### INSTRUCTIONS TO FOLLOW
Copy the material below from its first line down to the line containing "class: Copepoda", swapping every "common name" for "vernacular name" and leaving everything else unchanged.

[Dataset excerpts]
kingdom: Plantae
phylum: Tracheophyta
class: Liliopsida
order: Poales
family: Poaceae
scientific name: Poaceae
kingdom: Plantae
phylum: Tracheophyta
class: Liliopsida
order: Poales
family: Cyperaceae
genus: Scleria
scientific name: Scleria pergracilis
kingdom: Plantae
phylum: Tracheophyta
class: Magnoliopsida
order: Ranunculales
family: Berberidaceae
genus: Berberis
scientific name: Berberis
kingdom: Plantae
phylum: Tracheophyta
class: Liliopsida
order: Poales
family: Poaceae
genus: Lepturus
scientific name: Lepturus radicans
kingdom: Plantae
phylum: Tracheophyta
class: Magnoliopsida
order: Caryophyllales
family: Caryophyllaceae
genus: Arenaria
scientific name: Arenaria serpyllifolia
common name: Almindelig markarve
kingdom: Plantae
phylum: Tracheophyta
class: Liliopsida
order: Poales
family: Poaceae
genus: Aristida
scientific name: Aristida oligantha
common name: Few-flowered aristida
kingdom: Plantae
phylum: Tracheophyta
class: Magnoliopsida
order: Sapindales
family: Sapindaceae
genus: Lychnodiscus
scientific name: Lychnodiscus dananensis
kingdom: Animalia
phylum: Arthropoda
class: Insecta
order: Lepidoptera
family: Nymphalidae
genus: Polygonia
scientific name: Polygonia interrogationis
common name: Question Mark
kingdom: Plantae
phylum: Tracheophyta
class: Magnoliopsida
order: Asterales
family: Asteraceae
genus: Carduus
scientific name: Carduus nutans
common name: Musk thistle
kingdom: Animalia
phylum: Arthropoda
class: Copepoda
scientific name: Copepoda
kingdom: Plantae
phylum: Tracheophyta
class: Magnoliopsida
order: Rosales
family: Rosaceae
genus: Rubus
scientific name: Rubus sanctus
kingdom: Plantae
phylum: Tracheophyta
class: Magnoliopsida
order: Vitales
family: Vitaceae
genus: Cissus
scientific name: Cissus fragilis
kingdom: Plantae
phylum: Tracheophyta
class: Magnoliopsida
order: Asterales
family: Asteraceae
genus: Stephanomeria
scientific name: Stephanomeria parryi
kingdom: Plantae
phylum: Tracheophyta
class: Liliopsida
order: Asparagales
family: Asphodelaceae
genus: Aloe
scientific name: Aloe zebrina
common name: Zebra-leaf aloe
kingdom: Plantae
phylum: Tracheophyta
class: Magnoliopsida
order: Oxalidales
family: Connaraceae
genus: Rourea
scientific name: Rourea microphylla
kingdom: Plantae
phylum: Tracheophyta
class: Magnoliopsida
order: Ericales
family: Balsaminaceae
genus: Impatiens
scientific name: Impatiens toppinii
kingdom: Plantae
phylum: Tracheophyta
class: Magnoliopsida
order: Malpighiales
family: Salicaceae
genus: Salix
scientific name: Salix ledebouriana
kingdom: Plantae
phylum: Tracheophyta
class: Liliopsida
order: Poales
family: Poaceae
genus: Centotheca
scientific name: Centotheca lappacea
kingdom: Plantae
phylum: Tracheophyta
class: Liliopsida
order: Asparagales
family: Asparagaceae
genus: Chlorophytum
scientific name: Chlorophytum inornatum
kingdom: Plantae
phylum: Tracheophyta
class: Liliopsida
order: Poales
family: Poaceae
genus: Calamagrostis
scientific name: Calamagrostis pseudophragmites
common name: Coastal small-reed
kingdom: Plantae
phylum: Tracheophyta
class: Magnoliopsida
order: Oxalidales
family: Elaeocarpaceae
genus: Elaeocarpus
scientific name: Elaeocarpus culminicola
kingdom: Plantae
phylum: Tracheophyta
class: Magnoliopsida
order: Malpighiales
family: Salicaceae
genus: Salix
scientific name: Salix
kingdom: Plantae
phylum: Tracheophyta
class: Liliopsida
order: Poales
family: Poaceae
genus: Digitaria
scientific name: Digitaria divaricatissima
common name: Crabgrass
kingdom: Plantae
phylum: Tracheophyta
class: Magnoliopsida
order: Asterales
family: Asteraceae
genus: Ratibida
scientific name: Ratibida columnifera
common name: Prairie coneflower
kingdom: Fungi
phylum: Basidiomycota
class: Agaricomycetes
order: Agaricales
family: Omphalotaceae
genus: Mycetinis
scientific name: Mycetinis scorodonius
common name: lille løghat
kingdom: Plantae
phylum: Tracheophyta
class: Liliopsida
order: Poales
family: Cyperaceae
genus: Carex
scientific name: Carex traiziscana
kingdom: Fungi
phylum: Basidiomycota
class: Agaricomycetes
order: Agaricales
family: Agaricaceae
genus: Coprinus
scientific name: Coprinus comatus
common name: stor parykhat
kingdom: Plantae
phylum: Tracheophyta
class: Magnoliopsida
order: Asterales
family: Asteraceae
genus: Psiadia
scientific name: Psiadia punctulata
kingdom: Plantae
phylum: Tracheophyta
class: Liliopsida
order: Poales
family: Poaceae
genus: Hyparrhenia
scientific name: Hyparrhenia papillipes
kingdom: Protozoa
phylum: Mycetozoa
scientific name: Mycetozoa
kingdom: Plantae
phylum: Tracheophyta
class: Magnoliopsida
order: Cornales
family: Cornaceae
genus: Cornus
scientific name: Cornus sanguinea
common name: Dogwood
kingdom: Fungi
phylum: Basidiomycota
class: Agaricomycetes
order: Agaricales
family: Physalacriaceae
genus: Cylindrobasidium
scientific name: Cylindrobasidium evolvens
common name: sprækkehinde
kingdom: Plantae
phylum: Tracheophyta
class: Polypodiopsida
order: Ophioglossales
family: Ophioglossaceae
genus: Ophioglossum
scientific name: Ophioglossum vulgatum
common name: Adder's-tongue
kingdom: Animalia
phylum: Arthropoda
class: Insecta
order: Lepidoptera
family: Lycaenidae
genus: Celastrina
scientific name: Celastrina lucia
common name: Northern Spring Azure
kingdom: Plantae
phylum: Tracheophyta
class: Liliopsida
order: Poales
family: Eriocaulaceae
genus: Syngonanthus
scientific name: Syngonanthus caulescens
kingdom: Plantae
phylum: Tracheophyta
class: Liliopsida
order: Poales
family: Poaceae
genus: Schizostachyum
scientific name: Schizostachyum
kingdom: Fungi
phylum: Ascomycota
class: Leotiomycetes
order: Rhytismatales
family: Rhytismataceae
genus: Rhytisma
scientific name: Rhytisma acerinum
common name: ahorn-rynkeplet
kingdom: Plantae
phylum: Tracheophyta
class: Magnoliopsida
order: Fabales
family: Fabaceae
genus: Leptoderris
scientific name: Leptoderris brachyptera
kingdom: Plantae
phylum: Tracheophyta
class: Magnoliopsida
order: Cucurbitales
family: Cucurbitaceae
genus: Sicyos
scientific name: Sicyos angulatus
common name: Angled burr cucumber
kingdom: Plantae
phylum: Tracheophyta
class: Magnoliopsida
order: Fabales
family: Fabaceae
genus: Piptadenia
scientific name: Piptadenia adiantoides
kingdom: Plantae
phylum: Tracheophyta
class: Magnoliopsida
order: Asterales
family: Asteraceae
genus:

### SOLUTION TO THE EXERCISE
kingdom: Plantae
phylum: Tracheophyta
class: Liliopsida
order: Poales
family: Poaceae
scientific name: Poaceae
kingdom: Plantae
phylum: Tracheophyta
class: Liliopsida
order: Poales
family: Cyperaceae
genus: Scleria
scientific name: Scleria pergracilis
kingdom: Plantae
phylum: Tracheophyta
class: Magnoliopsida
order: Ranunculales
family: Berberidaceae
genus: Berberis
scientific name: Berberis
kingdom: Plantae
phylum: Tracheophyta
class: Liliopsida
order: Poales
family: Poaceae
genus: Lepturus
scientific name: Lepturus radicans
kingdom: Plantae
phylum: Tracheophyta
class: Magnoliopsida
order: Caryophyllales
family: Caryophyllaceae
genus: Arenaria
scientific name: Arenaria serpyllifolia
vernacular name: Almindelig markarve
kingdom: Plantae
phylum: Tracheophyta
class: Liliopsida
order: Poales
family: Poaceae
genus: Aristida
scientific name: Aristida oligantha
vernacular name: Few-flowered aristida
kingdom: Plantae
phylum: Tracheophyta
class: Magnoliopsida
order: Sapindales
family: Sapindaceae
genus: Lychnodiscus
scientific name: Lychnodiscus dananensis
kingdom: Animalia
phylum: Arthropoda
class: Insecta
order: Lepidoptera
family: Nymphalidae
genus: Polygonia
scientific name: Polygonia interrogationis
vernacular name: Question Mark
kingdom: Plantae
phylum: Tracheophyta
class: Magnoliopsida
order: Asterales
family: Asteraceae
genus: Carduus
scientific name: Carduus nutans
vernacular name: Musk thistle
kingdom: Animalia
phylum: Arthropoda
class: Copepoda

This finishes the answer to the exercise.